En cambio, dije sí al original de Néstor Gallego, y toda la maquinaria editorial se puso en marcha para publicar su primera novela y lanzarla a lo más alto de las listas de ventas. Al menos esas eran las aspiraciones de mis jefes. El libro lleva dos meses y medio en el mercado, y algo menos de mil ejemplares vendidos, una cifra nada despreciable pero que no se acerca ni remotamente a las expectativas iniciales de los editores. Aun así, el editor número uno sigue convencido de haber publicado una obra maestra, y me felicita con frecuencia por haber sabido advertir antes que nadie el potencial de una voz como la de Néstor Gallego, tan contemporánea y universal al mismo tiempo, tan «hábil para sumergirse en la materia que permanece oculta incluso para el propio individuo y extraer verdades incómodas y sin embargo indispensables si queremos desembarazarnos del sutil pero condenatorio antifaz que nos ciega cada día». Esto lo escribí yo para la faja de la novela, ese infame señuelo publicitario que se aplica a cualquier título que aspire a destacar en las librerías —y en las ventas, por descontado—. Redactar el texto de la faja de Pulpos fuera del agua fue la recompensa no remunerada a mi feliz —feliz, eso creían ellos, eso cree todavía el editor número uno— descubrimiento literario, y la señal incontestable de que, por lo visto, se me dan mejor las fajas que los titulares, así que desde entonces fui nombrada única responsable de los textos de las fajas de todos los libros que editáramos a partir de ese momento. Huelga decir que sin cobrar más ni reducir cargas laborales por otros flancos.

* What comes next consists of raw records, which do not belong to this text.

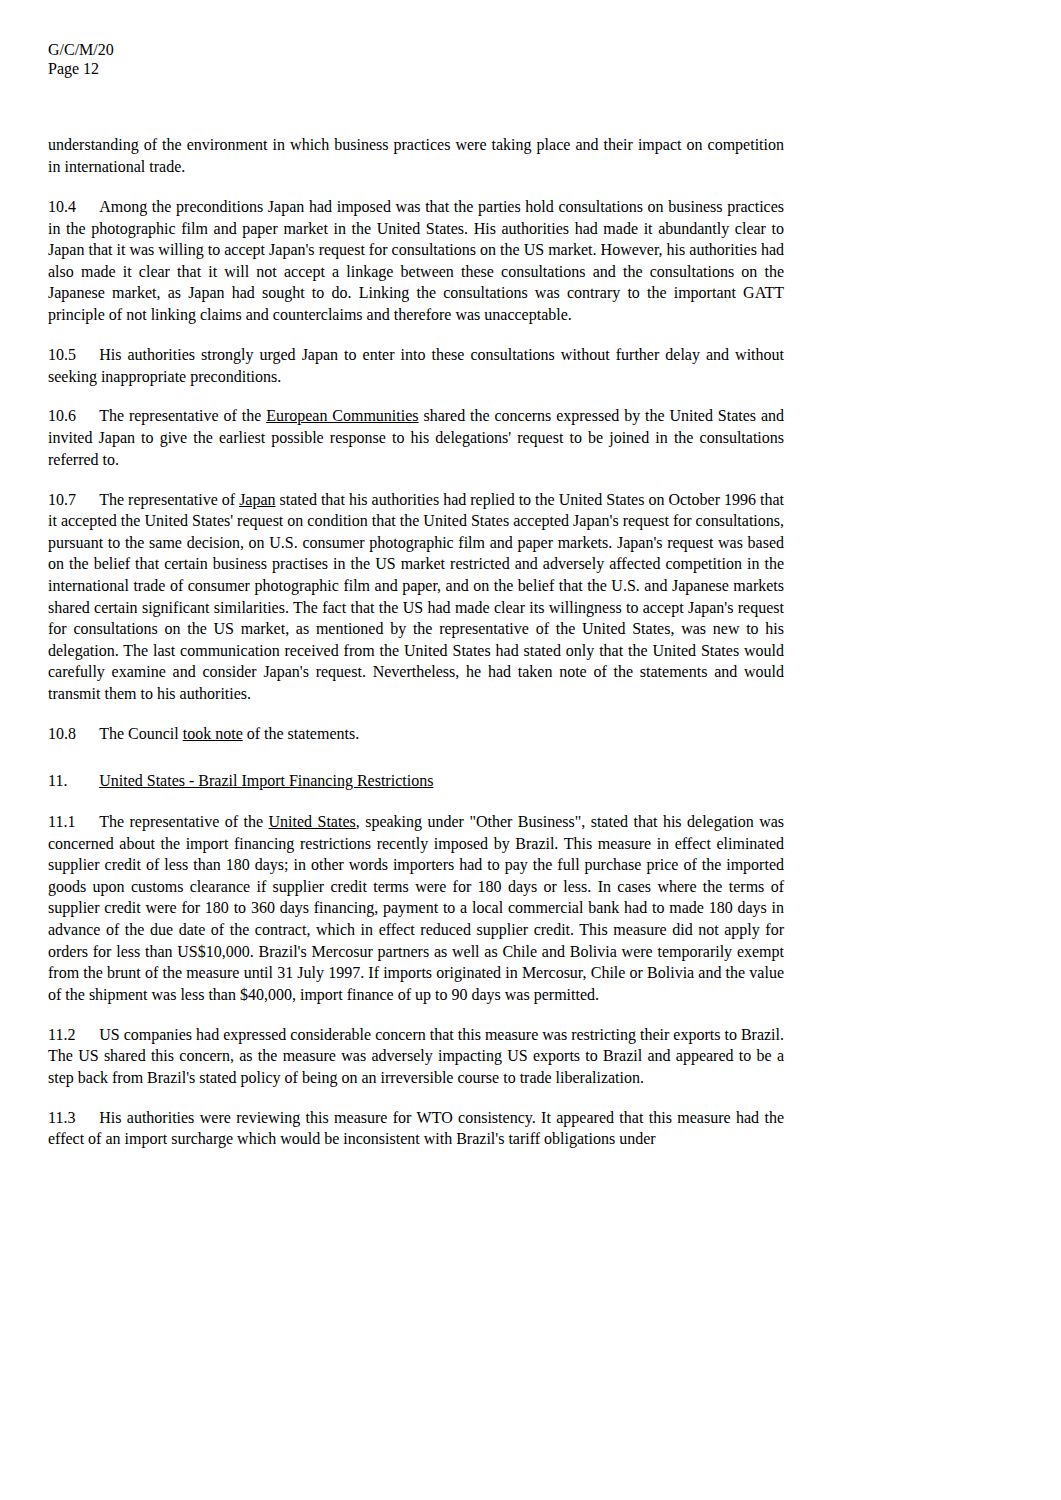G/C/M/20
Page 12
understanding of the environment in which business practices were taking place and their impact on competition in international trade.
10.4 Among the preconditions Japan had imposed was that the parties hold consultations on business practices in the photographic film and paper market in the United States. His authorities had made it abundantly clear to Japan that it was willing to accept Japan's request for consultations on the US market. However, his authorities had also made it clear that it will not accept a linkage between these consultations and the consultations on the Japanese market, as Japan had sought to do. Linking the consultations was contrary to the important GATT principle of not linking claims and counterclaims and therefore was unacceptable.
10.5 His authorities strongly urged Japan to enter into these consultations without further delay and without seeking inappropriate preconditions.
10.6 The representative of the European Communities shared the concerns expressed by the United States and invited Japan to give the earliest possible response to his delegations' request to be joined in the consultations referred to.
10.7 The representative of Japan stated that his authorities had replied to the United States on October 1996 that it accepted the United States' request on condition that the United States accepted Japan's request for consultations, pursuant to the same decision, on U.S. consumer photographic film and paper markets. Japan's request was based on the belief that certain business practises in the US market restricted and adversely affected competition in the international trade of consumer photographic film and paper, and on the belief that the U.S. and Japanese markets shared certain significant similarities. The fact that the US had made clear its willingness to accept Japan's request for consultations on the US market, as mentioned by the representative of the United States, was new to his delegation. The last communication received from the United States had stated only that the United States would carefully examine and consider Japan's request. Nevertheless, he had taken note of the statements and would transmit them to his authorities.
10.8 The Council took note of the statements.
11. United States - Brazil Import Financing Restrictions
11.1 The representative of the United States, speaking under "Other Business", stated that his delegation was concerned about the import financing restrictions recently imposed by Brazil. This measure in effect eliminated supplier credit of less than 180 days; in other words importers had to pay the full purchase price of the imported goods upon customs clearance if supplier credit terms were for 180 days or less. In cases where the terms of supplier credit were for 180 to 360 days financing, payment to a local commercial bank had to made 180 days in advance of the due date of the contract, which in effect reduced supplier credit. This measure did not apply for orders for less than US$10,000. Brazil's Mercosur partners as well as Chile and Bolivia were temporarily exempt from the brunt of the measure until 31 July 1997. If imports originated in Mercosur, Chile or Bolivia and the value of the shipment was less than $40,000, import finance of up to 90 days was permitted.
11.2 US companies had expressed considerable concern that this measure was restricting their exports to Brazil. The US shared this concern, as the measure was adversely impacting US exports to Brazil and appeared to be a step back from Brazil's stated policy of being on an irreversible course to trade liberalization.
11.3 His authorities were reviewing this measure for WTO consistency. It appeared that this measure had the effect of an import surcharge which would be inconsistent with Brazil's tariff obligations under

De un día para otro pasé de ser una periodista convencional reconvertida a la comunicación corporativa a recibir halagos casi diarios de mis jefes —al principio de ambos, a la larga solo del editor número uno— y el agradecimiento eterno de Néstor Gallego, que destapó la identidad de su madrina literaria en la primera reunión con los editores. Ellos me invitaron a estar presente en el encuentro y yo, por supuesto, acepté. Era lógico que quisieran que me implicase desde el principio en la rueda editorial, dado que se podía decir que fui yo quien, en esa ocasión, la había puesto a girar.